“Pêcheur de perles”, d’Alain Finkielkraut : de l’art de citer
Dans le portrait qu’elle consacre à Walter Benjamin, Hannah Arendt intitule son hommage « Le Pêcheur de perles ». Plaçant en exergue une citation de La Tempête de Shakespeare (« Par cinq brasses sous les eaux / Ton père englouti sommeille / De ses os naît le corail / De ses yeux naissent les perles / Rien chez lui de corruptible / Dont la mer ne vienne à faire / Quelque trésor insolite… »), elle voit dans la passion de Benjamin pour la collection d’objets en tout genre, mais aussi de citations, le signe d’un rapport inédit au passé. Avec la perte de la tradition, écrit-elle, la « citabilité » du passé s’est substituée à sa « transmissibilité ». Qu’est-ce qui fait la force d’une citation pour nous qui sommes privés de l’assise d’une tradition ? Ce n’est plus une vérité qui s’impose à nous avec l’autorité de la chose jugée et de l’évidence. C’est un « viel os », « corruptible », qui remonte du fond des temps et dont il nous revient, à nous, par un œil vivant, grâce à la « violence de l’interprétation » et à la « force meurtrière d’idées nouvelles », ajoute Arendt, de lui donner « cette force inquiétante de s’installer par bribes dans le présent et de l’arracher à cette “fausse paix” qu’il devait à une complaisance béate ». Bref, d’en faire une perle.
En intitulant son dernier essai Pêcheur de perles (Gallimard) et en le scandant de quinze citations, allant de Tocqueville à Paul McCartney, susceptibles d’éclairer les grandes questions du moment, Alain Finkielkraut se place dans les pas de Benjamin et d’Arendt. Mais son essai s’ouvre sur deux entrées, plus personnelles, sur l’amour et la mort. Dans la première, illuminée par la formule de Valéry, « le cœur consiste à dépendre », il raconte la rupture évitée de justesse avec sa femme. Et s’adonne à une magnifique déclaration d’amour fondée sur l’emprise que celle qu’il désire et admire exerce sur lui.

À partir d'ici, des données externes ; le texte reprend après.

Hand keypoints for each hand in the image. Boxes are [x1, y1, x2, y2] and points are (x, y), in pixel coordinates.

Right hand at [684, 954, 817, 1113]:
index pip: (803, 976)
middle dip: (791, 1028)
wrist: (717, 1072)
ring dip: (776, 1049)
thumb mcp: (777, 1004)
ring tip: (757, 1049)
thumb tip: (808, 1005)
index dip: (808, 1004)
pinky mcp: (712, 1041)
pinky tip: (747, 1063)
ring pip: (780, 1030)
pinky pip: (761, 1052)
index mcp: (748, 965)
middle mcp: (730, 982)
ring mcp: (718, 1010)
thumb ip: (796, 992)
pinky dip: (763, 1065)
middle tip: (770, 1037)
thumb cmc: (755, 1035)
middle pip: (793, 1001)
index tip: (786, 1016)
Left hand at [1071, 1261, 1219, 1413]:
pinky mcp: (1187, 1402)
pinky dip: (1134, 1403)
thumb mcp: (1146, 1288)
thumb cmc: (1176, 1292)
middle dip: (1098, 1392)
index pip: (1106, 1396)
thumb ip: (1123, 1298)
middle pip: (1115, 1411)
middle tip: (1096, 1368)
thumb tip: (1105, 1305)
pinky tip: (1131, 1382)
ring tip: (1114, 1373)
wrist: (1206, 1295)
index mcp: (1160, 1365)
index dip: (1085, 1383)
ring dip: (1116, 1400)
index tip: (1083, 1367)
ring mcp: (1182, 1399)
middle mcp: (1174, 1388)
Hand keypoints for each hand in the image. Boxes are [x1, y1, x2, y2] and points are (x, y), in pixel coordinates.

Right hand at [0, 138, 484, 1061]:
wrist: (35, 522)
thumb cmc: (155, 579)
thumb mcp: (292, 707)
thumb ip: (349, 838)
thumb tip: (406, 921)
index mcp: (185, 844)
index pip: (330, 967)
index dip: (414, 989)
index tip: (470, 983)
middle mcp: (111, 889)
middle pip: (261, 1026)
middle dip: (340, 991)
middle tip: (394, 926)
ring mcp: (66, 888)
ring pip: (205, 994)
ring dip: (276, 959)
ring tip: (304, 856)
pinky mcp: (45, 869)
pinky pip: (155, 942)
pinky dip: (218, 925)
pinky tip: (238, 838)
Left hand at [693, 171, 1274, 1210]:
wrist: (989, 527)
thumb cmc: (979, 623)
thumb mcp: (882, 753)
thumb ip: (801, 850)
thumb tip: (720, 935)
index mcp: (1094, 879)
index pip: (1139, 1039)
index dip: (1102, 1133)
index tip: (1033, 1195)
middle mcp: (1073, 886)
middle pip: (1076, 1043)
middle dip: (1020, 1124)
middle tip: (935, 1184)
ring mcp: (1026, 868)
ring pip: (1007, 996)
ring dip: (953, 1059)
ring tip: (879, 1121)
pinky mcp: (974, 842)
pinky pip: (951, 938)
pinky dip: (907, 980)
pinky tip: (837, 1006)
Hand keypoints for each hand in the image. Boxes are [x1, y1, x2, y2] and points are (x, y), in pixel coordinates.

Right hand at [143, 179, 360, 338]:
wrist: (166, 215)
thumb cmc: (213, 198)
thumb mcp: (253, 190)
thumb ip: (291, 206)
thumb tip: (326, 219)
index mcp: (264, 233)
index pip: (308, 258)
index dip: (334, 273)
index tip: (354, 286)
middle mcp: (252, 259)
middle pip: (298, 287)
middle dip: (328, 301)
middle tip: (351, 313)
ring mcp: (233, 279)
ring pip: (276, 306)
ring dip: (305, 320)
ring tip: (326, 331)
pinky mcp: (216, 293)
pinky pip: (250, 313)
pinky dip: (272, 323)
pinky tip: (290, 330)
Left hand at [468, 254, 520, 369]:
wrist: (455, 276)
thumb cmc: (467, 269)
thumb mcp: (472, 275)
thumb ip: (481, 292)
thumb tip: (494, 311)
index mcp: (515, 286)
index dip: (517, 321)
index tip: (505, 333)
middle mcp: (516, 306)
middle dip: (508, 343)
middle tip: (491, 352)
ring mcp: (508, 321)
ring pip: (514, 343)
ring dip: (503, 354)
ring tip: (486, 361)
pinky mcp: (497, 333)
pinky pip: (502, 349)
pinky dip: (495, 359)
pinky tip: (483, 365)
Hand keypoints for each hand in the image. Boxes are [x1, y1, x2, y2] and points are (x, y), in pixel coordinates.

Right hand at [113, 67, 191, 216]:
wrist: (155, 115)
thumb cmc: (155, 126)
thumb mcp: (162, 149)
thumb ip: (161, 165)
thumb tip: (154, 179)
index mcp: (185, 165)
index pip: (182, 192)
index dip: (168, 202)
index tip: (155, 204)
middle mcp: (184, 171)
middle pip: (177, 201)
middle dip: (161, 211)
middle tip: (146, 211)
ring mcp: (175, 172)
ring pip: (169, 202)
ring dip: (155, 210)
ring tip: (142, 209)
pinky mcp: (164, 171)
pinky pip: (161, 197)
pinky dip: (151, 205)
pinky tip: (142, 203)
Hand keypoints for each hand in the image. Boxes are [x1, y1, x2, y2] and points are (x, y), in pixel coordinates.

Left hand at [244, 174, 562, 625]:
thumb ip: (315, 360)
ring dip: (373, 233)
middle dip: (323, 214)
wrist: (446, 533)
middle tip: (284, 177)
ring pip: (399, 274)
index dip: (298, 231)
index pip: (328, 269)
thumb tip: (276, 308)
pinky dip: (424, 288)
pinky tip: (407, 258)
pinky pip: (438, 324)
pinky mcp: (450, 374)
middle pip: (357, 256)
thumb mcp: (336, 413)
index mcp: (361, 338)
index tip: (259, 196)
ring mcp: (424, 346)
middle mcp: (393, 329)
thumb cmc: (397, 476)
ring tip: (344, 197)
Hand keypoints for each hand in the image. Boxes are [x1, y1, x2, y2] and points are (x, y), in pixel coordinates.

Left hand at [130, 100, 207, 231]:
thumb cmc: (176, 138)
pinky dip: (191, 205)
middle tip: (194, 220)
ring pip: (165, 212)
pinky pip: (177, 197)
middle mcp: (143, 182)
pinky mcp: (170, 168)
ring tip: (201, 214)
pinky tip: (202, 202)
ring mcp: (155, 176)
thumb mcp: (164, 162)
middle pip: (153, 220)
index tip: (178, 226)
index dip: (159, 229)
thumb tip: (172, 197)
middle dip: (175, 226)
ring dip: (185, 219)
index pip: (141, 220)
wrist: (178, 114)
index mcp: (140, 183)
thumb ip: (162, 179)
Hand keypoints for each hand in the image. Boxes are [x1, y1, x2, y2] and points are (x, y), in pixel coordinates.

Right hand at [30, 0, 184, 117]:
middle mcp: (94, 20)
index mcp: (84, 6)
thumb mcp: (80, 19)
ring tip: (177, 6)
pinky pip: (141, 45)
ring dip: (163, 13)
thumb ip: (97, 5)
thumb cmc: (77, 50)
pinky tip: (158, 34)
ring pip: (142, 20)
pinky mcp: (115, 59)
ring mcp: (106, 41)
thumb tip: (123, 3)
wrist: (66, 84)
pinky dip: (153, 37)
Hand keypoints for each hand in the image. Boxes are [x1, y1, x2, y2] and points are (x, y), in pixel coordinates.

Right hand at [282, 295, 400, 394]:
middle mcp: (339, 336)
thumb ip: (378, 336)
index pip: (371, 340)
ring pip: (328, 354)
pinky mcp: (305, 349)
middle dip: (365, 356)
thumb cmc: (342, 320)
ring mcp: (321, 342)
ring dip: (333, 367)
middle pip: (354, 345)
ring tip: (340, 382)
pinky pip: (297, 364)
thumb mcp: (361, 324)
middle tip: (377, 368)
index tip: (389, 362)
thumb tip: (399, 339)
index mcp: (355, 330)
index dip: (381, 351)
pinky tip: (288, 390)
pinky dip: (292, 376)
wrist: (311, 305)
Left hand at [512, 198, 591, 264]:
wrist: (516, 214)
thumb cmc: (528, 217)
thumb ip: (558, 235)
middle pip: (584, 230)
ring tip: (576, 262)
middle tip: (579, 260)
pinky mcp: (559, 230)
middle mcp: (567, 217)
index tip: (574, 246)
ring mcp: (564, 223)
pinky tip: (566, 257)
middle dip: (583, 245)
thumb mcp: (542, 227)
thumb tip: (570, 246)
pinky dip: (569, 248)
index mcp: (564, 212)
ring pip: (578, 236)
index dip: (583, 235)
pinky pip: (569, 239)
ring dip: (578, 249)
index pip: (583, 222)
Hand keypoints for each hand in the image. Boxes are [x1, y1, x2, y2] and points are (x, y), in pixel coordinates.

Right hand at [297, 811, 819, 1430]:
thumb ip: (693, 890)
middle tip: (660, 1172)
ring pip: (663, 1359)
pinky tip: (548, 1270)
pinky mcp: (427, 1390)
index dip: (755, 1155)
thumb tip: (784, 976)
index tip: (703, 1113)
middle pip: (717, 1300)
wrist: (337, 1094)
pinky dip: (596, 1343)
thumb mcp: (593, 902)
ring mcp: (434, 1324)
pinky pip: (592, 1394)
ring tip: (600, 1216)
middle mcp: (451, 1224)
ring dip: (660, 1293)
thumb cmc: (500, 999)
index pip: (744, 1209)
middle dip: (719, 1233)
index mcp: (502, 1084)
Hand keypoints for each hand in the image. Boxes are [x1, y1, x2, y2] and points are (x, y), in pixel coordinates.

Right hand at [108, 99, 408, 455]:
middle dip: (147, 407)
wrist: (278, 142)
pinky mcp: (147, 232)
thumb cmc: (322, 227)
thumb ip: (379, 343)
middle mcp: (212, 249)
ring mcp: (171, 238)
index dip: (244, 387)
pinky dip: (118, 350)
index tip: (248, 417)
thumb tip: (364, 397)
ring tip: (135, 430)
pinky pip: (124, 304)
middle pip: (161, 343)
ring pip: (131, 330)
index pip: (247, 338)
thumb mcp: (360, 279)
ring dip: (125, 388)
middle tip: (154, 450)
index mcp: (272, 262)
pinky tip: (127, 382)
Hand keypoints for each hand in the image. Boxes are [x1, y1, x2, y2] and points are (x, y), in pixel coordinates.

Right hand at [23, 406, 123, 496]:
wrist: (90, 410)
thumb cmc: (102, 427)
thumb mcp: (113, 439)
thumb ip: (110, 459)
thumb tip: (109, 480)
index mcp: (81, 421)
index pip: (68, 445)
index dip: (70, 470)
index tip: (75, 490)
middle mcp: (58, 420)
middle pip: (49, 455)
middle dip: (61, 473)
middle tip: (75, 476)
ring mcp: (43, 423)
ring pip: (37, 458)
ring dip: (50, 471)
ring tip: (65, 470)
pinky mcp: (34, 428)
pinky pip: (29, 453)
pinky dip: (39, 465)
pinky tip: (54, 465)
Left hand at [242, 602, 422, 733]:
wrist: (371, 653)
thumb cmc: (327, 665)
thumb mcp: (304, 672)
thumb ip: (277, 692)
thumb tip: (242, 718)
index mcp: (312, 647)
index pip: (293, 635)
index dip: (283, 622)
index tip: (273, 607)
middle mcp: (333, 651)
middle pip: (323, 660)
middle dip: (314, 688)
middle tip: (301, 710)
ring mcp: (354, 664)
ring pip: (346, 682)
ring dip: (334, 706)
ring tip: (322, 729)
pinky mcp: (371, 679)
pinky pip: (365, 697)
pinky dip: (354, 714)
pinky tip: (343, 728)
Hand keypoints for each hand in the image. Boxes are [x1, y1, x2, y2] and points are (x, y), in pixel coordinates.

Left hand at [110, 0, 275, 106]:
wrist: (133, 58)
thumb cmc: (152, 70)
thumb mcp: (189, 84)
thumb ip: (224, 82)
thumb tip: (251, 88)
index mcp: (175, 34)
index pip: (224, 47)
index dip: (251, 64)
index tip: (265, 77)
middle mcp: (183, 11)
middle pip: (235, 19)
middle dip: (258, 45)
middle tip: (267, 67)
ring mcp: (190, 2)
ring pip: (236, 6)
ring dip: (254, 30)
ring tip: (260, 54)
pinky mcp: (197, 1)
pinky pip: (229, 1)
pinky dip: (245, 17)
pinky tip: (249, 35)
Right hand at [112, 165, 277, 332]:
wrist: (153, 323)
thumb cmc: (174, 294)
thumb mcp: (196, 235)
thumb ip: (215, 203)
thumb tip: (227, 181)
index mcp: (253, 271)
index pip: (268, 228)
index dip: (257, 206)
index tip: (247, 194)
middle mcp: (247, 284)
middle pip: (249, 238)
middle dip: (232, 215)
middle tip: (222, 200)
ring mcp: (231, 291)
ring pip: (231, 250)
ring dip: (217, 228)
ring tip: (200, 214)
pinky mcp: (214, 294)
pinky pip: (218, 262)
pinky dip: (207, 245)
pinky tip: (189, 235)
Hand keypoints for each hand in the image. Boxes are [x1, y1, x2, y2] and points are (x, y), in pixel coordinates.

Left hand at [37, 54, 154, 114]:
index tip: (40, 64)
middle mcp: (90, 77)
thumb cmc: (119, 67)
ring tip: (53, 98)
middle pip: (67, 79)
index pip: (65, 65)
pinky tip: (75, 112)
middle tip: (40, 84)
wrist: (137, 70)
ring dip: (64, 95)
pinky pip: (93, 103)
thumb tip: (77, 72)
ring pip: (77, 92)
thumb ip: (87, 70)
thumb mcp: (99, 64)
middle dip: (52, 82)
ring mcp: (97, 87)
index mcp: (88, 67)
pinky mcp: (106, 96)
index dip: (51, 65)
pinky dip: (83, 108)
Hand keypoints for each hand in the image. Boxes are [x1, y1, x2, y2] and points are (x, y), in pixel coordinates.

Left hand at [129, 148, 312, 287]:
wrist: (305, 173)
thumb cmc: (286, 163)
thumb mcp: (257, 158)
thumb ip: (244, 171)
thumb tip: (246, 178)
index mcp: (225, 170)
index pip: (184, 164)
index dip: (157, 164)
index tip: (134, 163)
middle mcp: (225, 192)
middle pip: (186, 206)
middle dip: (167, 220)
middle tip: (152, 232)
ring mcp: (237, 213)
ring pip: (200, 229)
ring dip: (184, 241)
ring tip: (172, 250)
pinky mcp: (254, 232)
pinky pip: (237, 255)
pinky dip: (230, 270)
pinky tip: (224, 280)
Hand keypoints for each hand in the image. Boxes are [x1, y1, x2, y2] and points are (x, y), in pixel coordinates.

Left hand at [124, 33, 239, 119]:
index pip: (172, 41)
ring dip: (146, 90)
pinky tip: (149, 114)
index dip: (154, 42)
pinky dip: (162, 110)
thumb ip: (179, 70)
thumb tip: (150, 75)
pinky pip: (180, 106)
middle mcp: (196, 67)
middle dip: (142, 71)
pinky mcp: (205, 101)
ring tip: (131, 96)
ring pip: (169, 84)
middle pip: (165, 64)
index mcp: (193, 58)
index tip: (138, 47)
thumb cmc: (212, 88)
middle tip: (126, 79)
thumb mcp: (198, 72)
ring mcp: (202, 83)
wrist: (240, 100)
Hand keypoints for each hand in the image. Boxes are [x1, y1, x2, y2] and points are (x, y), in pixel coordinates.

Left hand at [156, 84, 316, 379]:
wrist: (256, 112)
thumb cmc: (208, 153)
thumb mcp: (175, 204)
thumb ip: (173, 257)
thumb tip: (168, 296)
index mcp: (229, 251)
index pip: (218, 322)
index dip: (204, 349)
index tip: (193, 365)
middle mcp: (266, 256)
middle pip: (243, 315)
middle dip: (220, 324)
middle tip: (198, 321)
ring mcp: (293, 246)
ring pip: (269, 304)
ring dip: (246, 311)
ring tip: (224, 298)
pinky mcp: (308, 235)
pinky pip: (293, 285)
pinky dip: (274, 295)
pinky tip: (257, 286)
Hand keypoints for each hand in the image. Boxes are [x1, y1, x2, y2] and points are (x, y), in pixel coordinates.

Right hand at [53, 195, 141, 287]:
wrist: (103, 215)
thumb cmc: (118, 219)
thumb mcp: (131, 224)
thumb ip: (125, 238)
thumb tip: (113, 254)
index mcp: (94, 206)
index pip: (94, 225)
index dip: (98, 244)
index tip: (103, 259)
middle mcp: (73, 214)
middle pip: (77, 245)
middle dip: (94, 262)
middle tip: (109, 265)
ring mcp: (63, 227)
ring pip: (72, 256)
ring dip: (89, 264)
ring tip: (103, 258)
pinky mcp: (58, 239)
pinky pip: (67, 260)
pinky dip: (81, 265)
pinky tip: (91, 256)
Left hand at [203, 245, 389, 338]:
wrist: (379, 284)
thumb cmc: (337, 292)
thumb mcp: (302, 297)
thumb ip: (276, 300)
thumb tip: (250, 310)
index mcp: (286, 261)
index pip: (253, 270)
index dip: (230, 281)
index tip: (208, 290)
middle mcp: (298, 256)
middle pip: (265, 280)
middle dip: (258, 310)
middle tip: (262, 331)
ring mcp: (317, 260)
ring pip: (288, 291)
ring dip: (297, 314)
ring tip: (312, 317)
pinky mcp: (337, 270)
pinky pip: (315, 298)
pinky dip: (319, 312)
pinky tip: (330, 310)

Dans la seconde, éclairée par Elias Canetti (« La mort est de Dieu, et elle a dévoré son père »), il confesse son angoisse d’être un jour en proie à la sénilité et se livre à une défense subtile et nuancée de l’euthanasie contre Michel Houellebecq et son propre penchant intellectuel à refuser de rendre la mort « disponible ». On aurait cependant apprécié, sur les treize autres entrées, qu’au lieu d’adopter la posture du moraliste vitupérant contre son temps, Finkielkraut conserve la mobilité de la sensibilité et de la pensée qui ouvre son essai et lui permet de transformer des citations en perles lumineuses.